[EXERCISE AIM]: Reproduce the text of the entries below verbatim, from the line containing "Исторические методические документы" through the end of the entries, with both ends included. Omit the pictures from your answer.

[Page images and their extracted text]
BEGIN
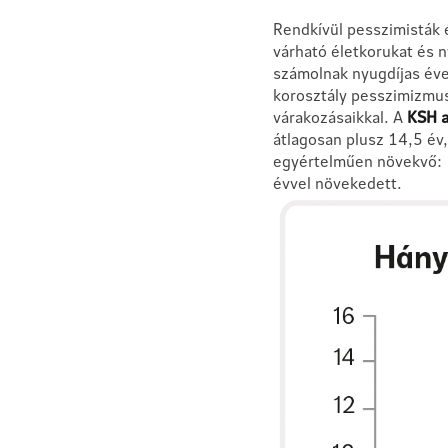
Rendkívül pesszimisták él
várható életkorukat és n
számolnak nyugdíjas évek
korosztály pesszimizmus
várakozásaikkal. A
KSH a
átlagosan plusz 14,5 év
egyértelműen növekvő: 1
évvel növekedett.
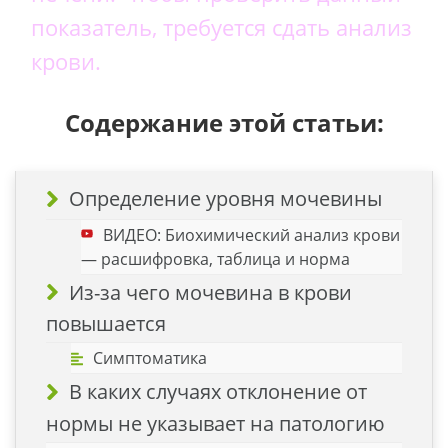
показатель, требуется сдать анализ
крови.
Содержание этой статьи:
Определение уровня мочевины
ВИДЕО: Биохимический анализ крови
— расшифровка, таблица и норма
Из-за чего мочевина в крови
повышается
Симптоматика
В каких случаях отклонение от
нормы не указывает на патологию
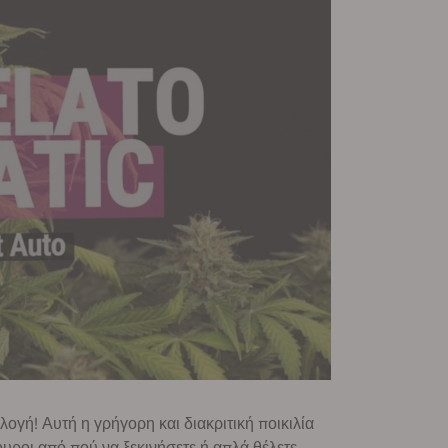
ιλογή! Αυτή η γρήγορη και διακριτική ποικιλία
ουροι από πού να ξεκινήσετε ή απλά θέλετε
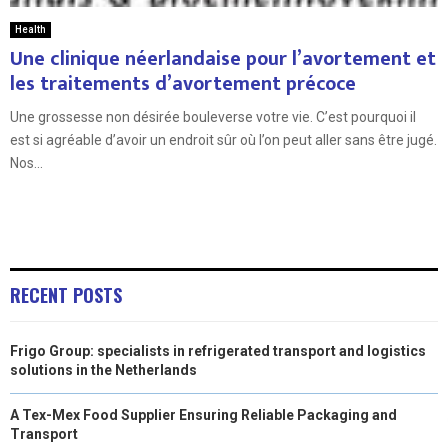
Health
Une clinique néerlandaise pour l’avortement et
les traitements d’avortement précoce
Une grossesse non désirée bouleverse votre vie. C’est pourquoi il
est si agréable d’avoir un endroit sûr où l’on peut aller sans être jugé.
Nos...
RECENT POSTS
Frigo Group: specialists in refrigerated transport and logistics
solutions in the Netherlands
A Tex-Mex Food Supplier Ensuring Reliable Packaging and
Transport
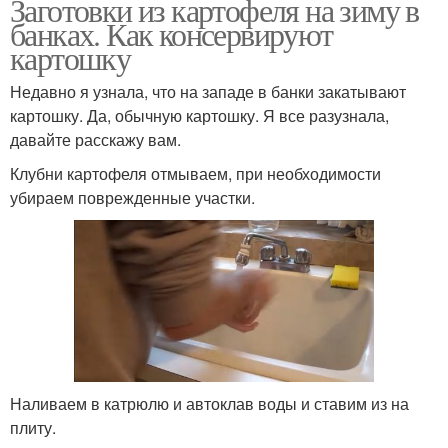
Заготовки из картофеля на зиму в
банках. Как консервируют
картошку
Недавно я узнала, что на западе в банки закатывают
картошку. Да, обычную картошку. Я все разузнала,
давайте расскажу вам.
Клубни картофеля отмываем, при необходимости
убираем поврежденные участки.
Наливаем в катрюлю и автоклав воды и ставим из на
плиту.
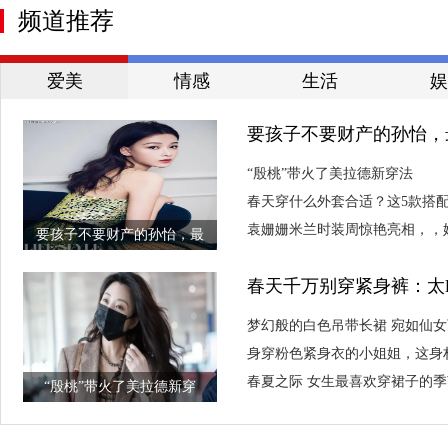
频道推荐
爱美
情感
生活
娱
要孩子不要财产的孙怡，
“殷桃”带火了美拉德新穿法
春天穿什么外套合适？这5款搭配
袁姗姗米兰时装周惊艳亮相，，
要孩子不要财产的孙怡，最
放时尚舞台
春天千万别穿紧身裤：太
龄又漂亮！
梦幻般的白色吊带长裙 宛如仙
身穿粉色紧身衣的小姐姐，这身
春夏之际 女生最喜欢穿裙子的
“殷桃”带火了美拉德新穿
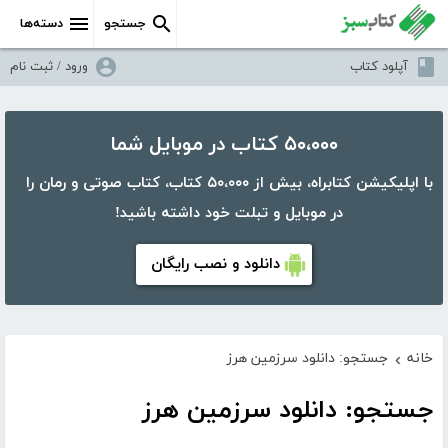
جستجو
دسته‌ها
آپلود کتاب
ورود / ثبت نام
۵۰،۰۰۰ کتاب در موبایل شما
با اپلیکیشن کتابراه، بیش از ۵۰،۰۰۰ کتاب، کتاب صوتی و رمان را
در موبایل و تبلت خود داشته باشید!
دانلود و نصب رایگان
خانه
جستجو: دانلود سرزمین هرز
›
جستجو: دانلود سرزمین هرز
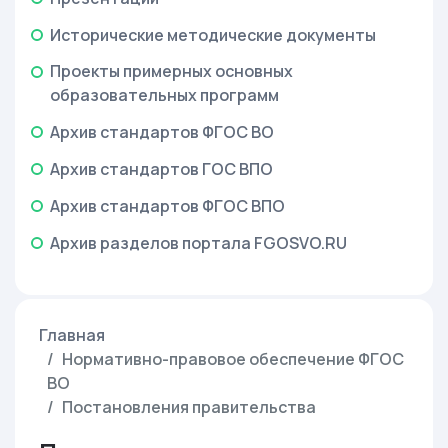
Исторические методические документы
Проекты примерных основных
образовательных программ
Архив стандартов ФГОС ВО
Архив стандартов ГОС ВПО
Архив стандартов ФГОС ВПО
Архив разделов портала FGOSVO.RU
Главная
Нормативно-правовое обеспечение ФГОС
ВО
Постановления правительства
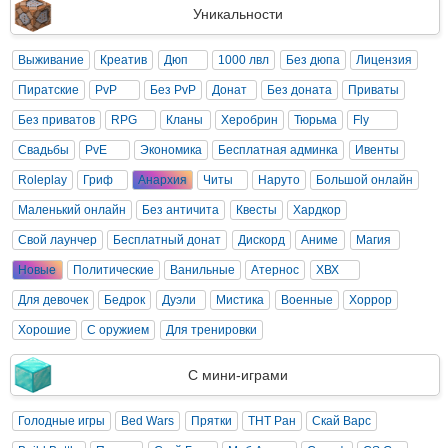
Уникальности
Выживание
Креатив
Дюп
1000 лвл
Без дюпа
Лицензия
Пиратские
PvP
Без PvP
Донат
Без доната
Приваты
Без приватов
RPG
Кланы
Херобрин
Тюрьма
Fly
Свадьбы
PvE
Экономика
Бесплатная админка
Ивенты
Roleplay
Гриф
Анархия
Читы
Наруто
Большой онлайн
Маленький онлайн
Без античита
Квесты
Хардкор
Свой лаунчер
Бесплатный донат
Дискорд
Аниме
Магия
Новые
Политические
Ванильные
Атернос
ХВХ
Для девочек
Бедрок
Дуэли
Мистика
Военные
Хоррор
Хорошие
С оружием
Для тренировки
С мини-играми
Голодные игры
Bed Wars
Прятки
ТНТ Ран
Скай Варс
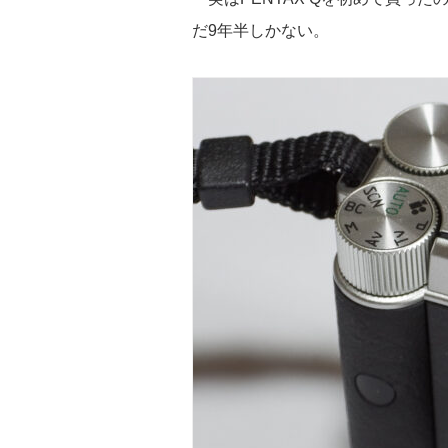
だ9年半しかない。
END
[COMPLETED EXERCISE]:
Исторические методические документы
Проекты примерных основных
образовательных программ
Архив стандартов ФГОС ВО
Архив стандартов ГОС ВПО
Архив стандартов ФГОС ВПО
Архив разделов портала FGOSVO.RU
Главная
Нормативно-правовое обеспечение ФГОС
ВО
Постановления правительства
Уникальности
Выживание
Креатив
Дюп
1000 лвл
Без дюпа
Лицензия
Пиратские
PvP
Без PvP
Донат
Без доната
Приваты
Без приватов
RPG
Кланы
Херобрин
Тюрьма
Fly
Свадьбы
PvE
Экономика
Бесплатная админка
Ивенты
Roleplay
Гриф
Анархия
Читы
Наруто
Большой онлайн
Маленький онлайн
Без античита
Квесты
Хардкор
Свой лаунчер
Бесплатный донат
Дискорд
Аниме
Магия
Новые
Политические
Ванильные
Атернос
ХВХ
Для девочек
Бедрок
Дуэли
Мистика
Военные
Хоррор
Хорошие
С оружием
Для тренировки
С мини-играми
Голодные игры
Bed Wars
Прятки
ТНТ Ран
Скай Варс
だ9年半しかない。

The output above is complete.